We focused on environmental risk factors for TP53-CHIP (Supplementary Table S3). The germline variant ALDH2 rs671, an East Asian–specific common variant known for its role in ethanol metabolism (12), was also sequenced using a multiplex PCR-based targeted sequencing method (13). Smoking habits were associated with TP53-CHIP [OR, 1.37; 95% CI, 1.18–1.59; P (Wald test) = 3.43 × 10−5] and depended on the smoking dose [P (Wald test) = 2.95 × 10−5]. No significant association was found between drinking habits and TP53-CHIP in the overall cohort [OR, 1.11; 95% CI, 0.97–1.27; P (Wald test) = 0.128]. However, drinking habits and ALDH2 rs671 showed a significant gene–environment interaction with regard to the presence of TP53-CHIP [P for interaction (Wald test) = 1.10 × 10−4]. In individuals with ALDH2 rs671 Lys+, who exhibit a lower enzyme activity for detoxifying acetaldehyde (12), drinking habits were significantly associated with TP53-CHIP [OR, 1.43; 95% CI, 1.19–1.73; P (Wald test) = 1.75 × 10−4], and this association was more pronounced with alcohol consumption dose [P (Wald test) = 3.11 × 10−7]. Among individuals with rs671 Lys+, the proportion of T>C observed in TP53 was higher with alcohol consumption, although the difference was not statistically significant (Supplementary Fig.

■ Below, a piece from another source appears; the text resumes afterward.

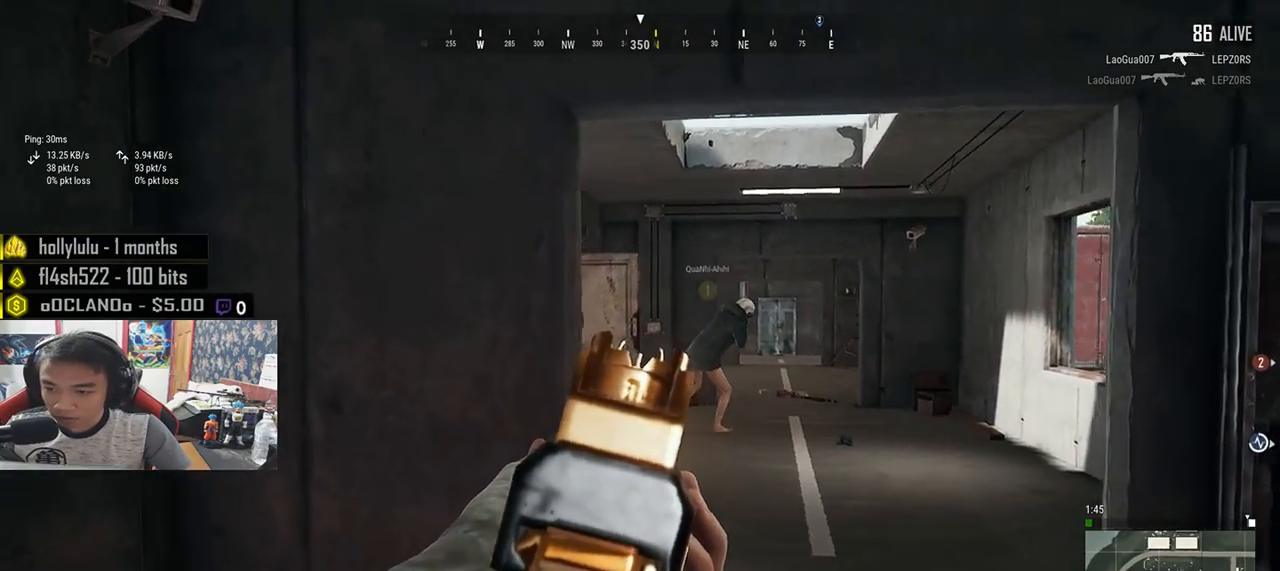
{"keys": ["w"], "mouse": [], "events": [[67, "mouse_right", "down"], [150, "mouse_right", "up"], [267, "w", "down"], [367, "a", "up"]]}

S3).

We did not observe a difference in the proportions of abnormal blood cell counts between TP53-CHIP noncarriers and carriers [15.29% (10,291/67,313) vs. 13.02% (75/576), P (χ2 test) = 0.132]. In addition, no association was observed between the blood cell count and VAFs among TP53-CHIP carriers [white blood cells: P (Wald test) = 0.091; hemoglobin: P (Wald test) = 0.425; hematocrit: P (Wald test) = 0.372; and platelets: P (Wald test) = 0.528].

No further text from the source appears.